Three years later, The turning point came at the 11th hour, in the late summer of 2018. The Cribs had been invited to support Foo Fighters at Manchester’s Etihad Stadium, in what could very well have been the band’s last hurrah. Enter the brothers’ knight in shining armour, and childhood hero, Dave Grohl. Hanging out backstage, chatting over a few post-show drinks, The Cribs confided their recent struggles to their new friend. “Dave was just like, ‘Forget about all that business stuff, just come out to LA and make a record at our studio’ – Dave made that offer to us,” Ryan recalls

The three brothers are now scattered over nearly 5,000 miles, with Gary in Portland, Oregon, Ryan in Queens, New York and Ross in Wakefield, West Yorkshire. When they gathered in the UK for a family Christmas in December 2018, they began working on songs in Ross’s garage, and found the creative juices flowing.

The songs came together fast, and when they finally contacted the Foo Fighters and said they’d be keen to take them up on the offer, they were offered a window of studio time in April 2019 – a fixed date to work towards, and the impetus for a final push to sort out the miasma of business mess.
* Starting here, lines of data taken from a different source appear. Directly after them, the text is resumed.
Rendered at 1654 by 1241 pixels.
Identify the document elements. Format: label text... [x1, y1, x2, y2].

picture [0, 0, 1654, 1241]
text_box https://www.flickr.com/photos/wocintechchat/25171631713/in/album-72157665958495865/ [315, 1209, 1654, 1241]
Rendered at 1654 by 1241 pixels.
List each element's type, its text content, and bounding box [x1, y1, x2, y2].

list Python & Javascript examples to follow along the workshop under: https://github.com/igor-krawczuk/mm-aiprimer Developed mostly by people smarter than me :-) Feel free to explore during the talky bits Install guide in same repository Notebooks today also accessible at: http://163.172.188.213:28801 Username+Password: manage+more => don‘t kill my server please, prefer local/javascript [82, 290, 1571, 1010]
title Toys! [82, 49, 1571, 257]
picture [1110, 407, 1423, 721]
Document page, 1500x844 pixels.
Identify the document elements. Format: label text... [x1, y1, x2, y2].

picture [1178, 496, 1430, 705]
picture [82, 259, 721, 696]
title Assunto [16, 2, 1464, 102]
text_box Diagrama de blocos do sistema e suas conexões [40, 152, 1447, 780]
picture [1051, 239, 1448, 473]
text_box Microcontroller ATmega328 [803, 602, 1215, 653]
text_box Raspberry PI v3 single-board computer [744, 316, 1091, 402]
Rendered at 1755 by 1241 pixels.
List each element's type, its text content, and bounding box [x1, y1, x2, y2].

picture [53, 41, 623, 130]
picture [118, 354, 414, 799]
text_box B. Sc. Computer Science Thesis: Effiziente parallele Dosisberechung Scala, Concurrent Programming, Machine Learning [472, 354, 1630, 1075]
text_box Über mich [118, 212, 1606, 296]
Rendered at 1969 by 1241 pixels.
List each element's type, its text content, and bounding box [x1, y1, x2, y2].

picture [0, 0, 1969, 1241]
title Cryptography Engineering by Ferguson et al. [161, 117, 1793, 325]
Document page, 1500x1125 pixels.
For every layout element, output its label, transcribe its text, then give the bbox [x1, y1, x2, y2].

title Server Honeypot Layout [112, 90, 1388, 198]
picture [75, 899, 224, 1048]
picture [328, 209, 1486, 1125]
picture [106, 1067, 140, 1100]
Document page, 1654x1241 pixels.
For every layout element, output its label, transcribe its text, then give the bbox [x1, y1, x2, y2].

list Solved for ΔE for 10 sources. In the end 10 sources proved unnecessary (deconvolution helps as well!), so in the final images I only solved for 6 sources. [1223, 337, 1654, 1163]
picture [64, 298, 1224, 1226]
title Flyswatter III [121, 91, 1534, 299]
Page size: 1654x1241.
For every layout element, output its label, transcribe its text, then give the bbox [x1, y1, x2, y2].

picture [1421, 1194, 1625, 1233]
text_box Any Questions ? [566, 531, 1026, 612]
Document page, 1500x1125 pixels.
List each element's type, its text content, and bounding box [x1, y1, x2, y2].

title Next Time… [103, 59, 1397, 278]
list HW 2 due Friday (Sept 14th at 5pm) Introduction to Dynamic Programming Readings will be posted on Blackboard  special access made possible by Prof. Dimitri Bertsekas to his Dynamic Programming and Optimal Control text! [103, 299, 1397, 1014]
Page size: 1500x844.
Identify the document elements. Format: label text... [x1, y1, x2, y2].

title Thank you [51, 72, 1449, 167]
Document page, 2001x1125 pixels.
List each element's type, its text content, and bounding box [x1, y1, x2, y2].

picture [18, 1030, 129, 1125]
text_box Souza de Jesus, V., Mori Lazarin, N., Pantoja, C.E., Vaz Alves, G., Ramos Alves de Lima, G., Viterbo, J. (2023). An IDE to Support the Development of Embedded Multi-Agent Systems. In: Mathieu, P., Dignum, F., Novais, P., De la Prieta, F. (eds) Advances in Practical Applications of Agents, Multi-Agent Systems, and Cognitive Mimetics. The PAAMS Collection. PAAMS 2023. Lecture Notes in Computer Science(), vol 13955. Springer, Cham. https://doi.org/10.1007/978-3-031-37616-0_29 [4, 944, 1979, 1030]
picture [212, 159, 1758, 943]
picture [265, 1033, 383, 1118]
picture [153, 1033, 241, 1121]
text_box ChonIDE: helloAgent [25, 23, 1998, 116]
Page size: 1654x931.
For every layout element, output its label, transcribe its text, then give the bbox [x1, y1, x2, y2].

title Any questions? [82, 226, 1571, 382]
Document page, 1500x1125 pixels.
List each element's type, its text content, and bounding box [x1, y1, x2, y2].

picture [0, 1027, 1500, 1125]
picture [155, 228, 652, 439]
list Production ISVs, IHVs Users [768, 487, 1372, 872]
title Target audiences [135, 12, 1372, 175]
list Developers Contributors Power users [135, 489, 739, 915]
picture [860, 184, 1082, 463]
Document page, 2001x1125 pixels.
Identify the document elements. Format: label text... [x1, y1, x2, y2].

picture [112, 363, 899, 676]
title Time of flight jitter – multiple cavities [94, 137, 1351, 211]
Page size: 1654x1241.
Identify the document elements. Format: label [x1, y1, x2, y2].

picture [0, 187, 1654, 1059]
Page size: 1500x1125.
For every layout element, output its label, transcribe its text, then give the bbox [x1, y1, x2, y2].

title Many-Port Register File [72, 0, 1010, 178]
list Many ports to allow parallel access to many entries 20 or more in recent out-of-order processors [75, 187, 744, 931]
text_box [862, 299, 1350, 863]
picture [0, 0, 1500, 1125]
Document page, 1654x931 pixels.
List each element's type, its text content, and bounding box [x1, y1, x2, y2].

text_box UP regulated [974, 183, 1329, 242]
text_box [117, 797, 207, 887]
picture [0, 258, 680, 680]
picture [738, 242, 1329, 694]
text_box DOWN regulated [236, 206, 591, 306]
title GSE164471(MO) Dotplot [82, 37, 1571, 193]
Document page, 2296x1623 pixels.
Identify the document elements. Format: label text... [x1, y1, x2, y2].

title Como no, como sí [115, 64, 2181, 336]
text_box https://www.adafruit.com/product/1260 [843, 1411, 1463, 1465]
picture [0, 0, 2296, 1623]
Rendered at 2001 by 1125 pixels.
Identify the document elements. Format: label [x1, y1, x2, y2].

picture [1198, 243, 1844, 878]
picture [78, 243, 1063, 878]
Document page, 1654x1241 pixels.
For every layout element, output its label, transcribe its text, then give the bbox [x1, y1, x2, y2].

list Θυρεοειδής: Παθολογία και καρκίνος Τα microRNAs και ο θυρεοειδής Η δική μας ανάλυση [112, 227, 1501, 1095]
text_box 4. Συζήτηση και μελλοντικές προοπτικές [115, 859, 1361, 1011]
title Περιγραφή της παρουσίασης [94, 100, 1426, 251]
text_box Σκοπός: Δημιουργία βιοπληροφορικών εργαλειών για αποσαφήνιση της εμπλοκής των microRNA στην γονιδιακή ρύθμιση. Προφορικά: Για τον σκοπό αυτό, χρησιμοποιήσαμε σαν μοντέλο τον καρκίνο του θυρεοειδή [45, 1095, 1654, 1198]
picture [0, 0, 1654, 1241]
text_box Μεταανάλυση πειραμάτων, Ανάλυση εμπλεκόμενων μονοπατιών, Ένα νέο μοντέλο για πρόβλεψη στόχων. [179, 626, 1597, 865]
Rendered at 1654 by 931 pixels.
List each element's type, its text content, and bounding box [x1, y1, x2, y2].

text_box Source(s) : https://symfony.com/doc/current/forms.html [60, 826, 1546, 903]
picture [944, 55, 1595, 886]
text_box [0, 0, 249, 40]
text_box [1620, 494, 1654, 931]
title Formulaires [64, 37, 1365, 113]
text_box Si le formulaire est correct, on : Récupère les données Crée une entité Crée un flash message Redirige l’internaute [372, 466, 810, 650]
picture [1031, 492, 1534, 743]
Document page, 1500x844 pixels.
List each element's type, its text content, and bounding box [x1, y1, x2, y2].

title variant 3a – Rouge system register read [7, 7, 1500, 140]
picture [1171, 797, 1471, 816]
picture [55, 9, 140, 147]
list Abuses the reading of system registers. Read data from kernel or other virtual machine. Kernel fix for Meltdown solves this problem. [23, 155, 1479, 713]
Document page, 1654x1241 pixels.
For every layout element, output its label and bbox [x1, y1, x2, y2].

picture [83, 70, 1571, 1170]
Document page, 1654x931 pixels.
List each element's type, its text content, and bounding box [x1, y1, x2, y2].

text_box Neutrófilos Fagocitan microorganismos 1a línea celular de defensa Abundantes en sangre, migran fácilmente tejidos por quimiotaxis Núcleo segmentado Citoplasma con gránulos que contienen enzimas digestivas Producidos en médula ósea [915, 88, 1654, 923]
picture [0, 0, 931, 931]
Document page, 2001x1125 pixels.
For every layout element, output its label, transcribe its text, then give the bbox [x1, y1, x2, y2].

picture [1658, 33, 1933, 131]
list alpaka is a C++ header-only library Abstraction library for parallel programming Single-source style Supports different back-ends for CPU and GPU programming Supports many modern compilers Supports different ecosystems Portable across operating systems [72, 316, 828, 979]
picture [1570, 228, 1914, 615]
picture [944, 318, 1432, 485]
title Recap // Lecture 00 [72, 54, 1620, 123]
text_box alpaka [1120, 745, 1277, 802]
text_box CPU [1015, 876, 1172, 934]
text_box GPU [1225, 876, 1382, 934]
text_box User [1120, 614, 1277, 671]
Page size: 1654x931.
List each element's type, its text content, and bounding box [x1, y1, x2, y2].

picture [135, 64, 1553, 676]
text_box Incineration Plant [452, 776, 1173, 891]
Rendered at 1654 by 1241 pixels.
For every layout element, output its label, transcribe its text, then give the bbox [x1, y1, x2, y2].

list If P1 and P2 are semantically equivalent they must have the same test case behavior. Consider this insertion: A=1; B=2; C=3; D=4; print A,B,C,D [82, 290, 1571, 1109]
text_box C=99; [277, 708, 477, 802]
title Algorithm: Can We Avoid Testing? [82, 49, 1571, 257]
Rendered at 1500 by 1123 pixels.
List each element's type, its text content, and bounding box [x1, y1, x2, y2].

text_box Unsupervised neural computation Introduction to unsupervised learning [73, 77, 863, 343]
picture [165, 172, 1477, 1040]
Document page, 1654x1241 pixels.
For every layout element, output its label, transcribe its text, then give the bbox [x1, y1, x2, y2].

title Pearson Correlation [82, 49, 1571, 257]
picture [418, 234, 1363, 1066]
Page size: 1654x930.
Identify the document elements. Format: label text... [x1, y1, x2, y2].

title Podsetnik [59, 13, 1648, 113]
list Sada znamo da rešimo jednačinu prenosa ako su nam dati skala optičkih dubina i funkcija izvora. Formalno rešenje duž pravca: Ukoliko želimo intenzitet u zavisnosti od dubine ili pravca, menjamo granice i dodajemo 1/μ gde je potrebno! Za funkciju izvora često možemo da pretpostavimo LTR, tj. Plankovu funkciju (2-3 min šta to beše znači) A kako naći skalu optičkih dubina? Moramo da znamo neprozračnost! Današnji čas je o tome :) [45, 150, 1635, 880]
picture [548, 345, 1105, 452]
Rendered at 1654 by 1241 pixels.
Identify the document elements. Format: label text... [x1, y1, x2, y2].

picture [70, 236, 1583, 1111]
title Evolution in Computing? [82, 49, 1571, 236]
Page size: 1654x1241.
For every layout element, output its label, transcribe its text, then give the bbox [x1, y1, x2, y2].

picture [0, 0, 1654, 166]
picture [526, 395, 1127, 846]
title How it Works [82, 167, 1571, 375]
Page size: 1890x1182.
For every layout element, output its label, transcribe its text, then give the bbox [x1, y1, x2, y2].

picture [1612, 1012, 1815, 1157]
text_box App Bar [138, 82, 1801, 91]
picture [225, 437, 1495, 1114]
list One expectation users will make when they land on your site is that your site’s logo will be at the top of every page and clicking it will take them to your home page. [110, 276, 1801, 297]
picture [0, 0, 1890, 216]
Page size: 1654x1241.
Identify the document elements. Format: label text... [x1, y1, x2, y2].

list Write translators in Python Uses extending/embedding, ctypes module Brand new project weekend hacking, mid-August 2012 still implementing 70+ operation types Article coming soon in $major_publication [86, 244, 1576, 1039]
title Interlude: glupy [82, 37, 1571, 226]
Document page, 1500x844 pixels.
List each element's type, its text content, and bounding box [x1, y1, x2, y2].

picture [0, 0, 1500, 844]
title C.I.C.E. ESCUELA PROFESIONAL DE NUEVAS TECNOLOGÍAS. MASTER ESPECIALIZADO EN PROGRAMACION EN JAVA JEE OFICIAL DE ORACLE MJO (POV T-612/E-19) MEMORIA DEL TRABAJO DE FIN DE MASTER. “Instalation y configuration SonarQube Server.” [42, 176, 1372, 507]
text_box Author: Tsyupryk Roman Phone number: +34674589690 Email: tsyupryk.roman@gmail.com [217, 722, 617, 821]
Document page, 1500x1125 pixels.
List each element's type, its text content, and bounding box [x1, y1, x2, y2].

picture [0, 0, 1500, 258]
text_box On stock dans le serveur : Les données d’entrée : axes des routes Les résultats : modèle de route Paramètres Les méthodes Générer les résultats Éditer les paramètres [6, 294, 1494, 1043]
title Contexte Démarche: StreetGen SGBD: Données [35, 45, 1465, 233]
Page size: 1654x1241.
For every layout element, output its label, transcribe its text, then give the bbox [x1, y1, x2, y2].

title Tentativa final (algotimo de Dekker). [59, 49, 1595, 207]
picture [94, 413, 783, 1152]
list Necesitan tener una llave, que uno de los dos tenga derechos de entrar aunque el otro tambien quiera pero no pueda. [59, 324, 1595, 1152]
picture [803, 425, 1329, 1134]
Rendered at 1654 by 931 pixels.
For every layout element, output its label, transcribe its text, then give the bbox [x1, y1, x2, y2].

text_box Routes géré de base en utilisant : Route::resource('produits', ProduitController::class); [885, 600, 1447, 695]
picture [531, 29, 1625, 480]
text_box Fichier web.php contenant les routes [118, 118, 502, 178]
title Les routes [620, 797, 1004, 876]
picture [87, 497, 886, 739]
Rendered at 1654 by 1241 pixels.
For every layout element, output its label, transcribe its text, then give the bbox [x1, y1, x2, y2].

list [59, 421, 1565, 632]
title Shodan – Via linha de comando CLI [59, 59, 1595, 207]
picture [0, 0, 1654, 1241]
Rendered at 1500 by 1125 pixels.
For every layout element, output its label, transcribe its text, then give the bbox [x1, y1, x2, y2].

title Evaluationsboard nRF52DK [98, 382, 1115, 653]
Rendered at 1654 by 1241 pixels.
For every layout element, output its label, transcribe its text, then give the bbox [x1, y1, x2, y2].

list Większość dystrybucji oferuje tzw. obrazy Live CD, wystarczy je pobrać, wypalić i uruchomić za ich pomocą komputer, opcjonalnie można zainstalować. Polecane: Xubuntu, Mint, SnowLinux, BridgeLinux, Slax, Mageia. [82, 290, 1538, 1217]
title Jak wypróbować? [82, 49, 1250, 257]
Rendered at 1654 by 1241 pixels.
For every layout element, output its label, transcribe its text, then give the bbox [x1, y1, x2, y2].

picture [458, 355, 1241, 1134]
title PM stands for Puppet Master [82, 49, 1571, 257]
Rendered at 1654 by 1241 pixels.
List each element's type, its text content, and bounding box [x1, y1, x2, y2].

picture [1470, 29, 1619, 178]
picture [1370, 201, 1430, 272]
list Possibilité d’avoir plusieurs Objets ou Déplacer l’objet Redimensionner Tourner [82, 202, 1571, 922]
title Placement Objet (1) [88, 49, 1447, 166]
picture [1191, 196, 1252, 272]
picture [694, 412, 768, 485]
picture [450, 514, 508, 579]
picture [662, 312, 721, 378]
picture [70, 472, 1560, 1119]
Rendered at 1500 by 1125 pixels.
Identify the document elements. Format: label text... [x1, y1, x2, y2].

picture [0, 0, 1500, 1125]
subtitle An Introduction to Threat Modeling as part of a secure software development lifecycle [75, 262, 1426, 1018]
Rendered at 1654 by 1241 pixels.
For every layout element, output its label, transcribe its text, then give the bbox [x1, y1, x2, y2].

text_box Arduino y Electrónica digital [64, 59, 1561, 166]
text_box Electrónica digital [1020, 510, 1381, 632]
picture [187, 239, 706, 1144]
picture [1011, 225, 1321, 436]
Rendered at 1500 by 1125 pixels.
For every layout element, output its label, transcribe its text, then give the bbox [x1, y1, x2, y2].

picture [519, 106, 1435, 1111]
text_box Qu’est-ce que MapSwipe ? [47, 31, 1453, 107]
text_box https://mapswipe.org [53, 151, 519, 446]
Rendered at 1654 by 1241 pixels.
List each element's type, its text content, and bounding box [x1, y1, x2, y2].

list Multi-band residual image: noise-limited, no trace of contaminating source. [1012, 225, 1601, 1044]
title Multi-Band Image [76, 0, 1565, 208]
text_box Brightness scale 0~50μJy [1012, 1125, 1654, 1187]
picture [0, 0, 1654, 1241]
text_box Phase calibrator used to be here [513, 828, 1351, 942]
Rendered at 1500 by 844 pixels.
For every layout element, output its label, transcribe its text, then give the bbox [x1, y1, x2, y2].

Their new found autonomy extended to the recording process itself – this is the first album to be entirely self-produced by the band. Engineered by James Brown (Foo Fighters, Arctic Monkeys) and mixed by frequent Cribs collaborator John O’Mahony (who also worked on ‘Men’s Needs, Women’s Needs, Whatever’ and ‘For All My Sisters’) the record took shape over two weeks in LA, plus an extra week of overdubs at Halfling Studios in Portland.

After that, no indulgence is made to the band’s struggle. Instead, it’s wall-to-wall Cribs bangers, the fruit of that special, symbiotic relationship between the songwriting, singing brothers, drawing on the boiled-down influences they felt had always been there: The Motown stomp of “Never Thought I’d Feel Again” and “Under The Bus Station Clock”, red and blue album-era Beatles (“Running Into You” and “In The Neon Night”, respectively), melodic ’70s style pop on “Deep Infatuation”, and even early work by their own band.

And they return with a familiar friend, too – Lee Ranaldo, ex-of Sonic Youth, and the man whose spoken word verses on 2007 track “Be Safe” helped elevate the song to anthem status amongst the bands legendarily devout fanbase. Here, Ranaldo plays guitar on “I Don’t Know Who I Am”– and Be Safe Part II (Be Safer?) it ain’t. The song started out as a jam in Ross’s garage which the brothers later tracked at 606, before Ranaldo layered sheets of white-noise guitar over the recording at Sonic Youth’s Hoboken studio, and a few backing vocals for good measure.